# QUOTED TEXT
★ ★ ★ ★ ★ ★ ★
Citro Florida, Inc. v. Citrovale, S.A.

Decision Date21 May 1985
Docket NumberNo. 84-3591,84-3591
Citation760 F.2d 1231
PartiesCITRO FLORIDA, INC., a Florida corporation, Plaintiff-Appellant, v. CITROVALE, S.A., a foreign corporation, Defendant-Appellee.
CourtU.S. Court of Appeals — Eleventh Circuit

Christy F. Harris, William M. Midvette, III, Lakeland, Fla., for plaintiff-appellant.

J. Philip Plyler, Tampa, Fla., Jerry Anker, Washington, D.C., for defendant-appellee.

Appeal From the United States District Court for the Middle District of Florida

Before FAY and JOHNSON, Circuit Judges, and DYER, Senior Circuit Judge.

PER CURIAM:

Citro Florida, Inc., a Florida corporation, appeals the district court's refusal to exercise jurisdiction over its breach of contract action against Citrovale, S.A., a Brazilian corporation, for failure to ship for Citro Florida's account 1,000 metric tons of Brazilian frozen concentrated orange juice. In its motion to dismiss, Citrovale challenged the court's personal jurisdiction over it under the minimum contacts requirement imposed by the Due Process Clause of the United States Constitution, and under Florida's long arm statute, section 48.193, Fla.Stat. (1983). In addition, Citrovale argued that the existence of a forum selection clause mandated that the action be brought in Sao Paulo, Brazil. The district court pretermitted the jurisdictional issue because it found the clause to be a mandatory forum selection clause dispositive of the action. We disagree with the court's construction of the clause as mandatory and reverse.
★ ★ ★ ★ ★ ★ ★
# JOB A
Retype the part of the court opinion that opens with the words containing "CourtU.S. Court of" and closes with "Senior Circuit Judge.", keeping every word and mark the same.
The court opinion and the listing that comes after it have nothing to do with each other.
★ ★ ★ ★ ★ ★ ★
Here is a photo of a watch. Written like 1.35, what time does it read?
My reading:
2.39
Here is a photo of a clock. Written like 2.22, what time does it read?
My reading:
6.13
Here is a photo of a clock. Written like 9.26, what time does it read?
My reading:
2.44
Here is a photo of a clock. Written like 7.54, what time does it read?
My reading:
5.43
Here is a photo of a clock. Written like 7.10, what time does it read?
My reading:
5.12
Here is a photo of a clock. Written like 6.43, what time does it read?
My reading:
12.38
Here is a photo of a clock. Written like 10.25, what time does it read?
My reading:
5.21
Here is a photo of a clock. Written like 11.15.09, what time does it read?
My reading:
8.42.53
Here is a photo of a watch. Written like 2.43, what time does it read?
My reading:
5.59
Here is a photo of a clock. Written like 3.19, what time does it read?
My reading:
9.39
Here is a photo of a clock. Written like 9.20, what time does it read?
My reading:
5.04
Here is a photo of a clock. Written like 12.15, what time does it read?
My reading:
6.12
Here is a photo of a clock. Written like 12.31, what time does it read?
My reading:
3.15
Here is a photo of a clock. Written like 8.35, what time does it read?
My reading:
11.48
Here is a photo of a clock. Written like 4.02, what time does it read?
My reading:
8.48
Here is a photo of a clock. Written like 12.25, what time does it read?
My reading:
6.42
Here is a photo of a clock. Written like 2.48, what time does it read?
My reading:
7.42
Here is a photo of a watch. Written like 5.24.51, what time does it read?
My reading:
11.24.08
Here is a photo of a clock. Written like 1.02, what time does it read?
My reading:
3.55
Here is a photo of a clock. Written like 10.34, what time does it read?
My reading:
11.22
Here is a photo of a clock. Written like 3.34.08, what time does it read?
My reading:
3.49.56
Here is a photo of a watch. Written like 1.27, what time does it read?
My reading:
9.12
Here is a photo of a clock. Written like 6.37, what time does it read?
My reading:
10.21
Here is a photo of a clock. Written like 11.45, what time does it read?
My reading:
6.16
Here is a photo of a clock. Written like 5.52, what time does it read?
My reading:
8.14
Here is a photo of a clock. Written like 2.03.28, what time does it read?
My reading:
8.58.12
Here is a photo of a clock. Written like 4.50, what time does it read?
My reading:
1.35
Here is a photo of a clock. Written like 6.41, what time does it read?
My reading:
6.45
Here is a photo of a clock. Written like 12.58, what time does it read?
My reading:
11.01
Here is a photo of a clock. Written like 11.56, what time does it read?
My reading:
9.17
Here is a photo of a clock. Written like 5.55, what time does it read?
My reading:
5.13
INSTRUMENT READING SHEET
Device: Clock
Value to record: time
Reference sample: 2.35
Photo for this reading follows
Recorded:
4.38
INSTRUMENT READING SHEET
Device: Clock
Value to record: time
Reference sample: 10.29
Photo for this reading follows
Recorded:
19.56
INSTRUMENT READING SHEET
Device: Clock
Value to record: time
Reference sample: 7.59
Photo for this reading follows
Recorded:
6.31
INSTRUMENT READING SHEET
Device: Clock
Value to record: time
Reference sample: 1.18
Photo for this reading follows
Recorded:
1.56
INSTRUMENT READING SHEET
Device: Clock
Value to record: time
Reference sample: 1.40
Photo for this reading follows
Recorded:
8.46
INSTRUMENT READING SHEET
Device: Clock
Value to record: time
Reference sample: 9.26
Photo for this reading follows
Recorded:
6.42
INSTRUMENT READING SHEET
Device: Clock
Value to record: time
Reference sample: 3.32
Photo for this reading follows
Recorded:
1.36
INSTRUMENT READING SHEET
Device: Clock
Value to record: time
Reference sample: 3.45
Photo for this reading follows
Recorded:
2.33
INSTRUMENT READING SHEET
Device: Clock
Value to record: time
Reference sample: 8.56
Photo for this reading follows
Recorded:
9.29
★ ★ ★ ★ ★ ★ ★
# JOB B
Find each line of the listing that contains the string "Reference", counting capital and small letters as different, and copy those lines out.

# FULL ANSWER A
CourtU.S. Court of Appeals — Eleventh Circuit

Christy F. Harris, William M. Midvette, III, Lakeland, Fla., for plaintiff-appellant.

J. Philip Plyler, Tampa, Fla., Jerry Anker, Washington, D.C., for defendant-appellee.

Appeal From the United States District Court for the Middle District of Florida

Before FAY and JOHNSON, Circuit Judges, and DYER, Senior Circuit Judge.

# FULL ANSWER B
Reference sample: 2.35
Reference sample: 10.29
Reference sample: 7.59
Reference sample: 1.18
Reference sample: 1.40
Reference sample: 9.26
Reference sample: 3.32
Reference sample: 3.45
Reference sample: 8.56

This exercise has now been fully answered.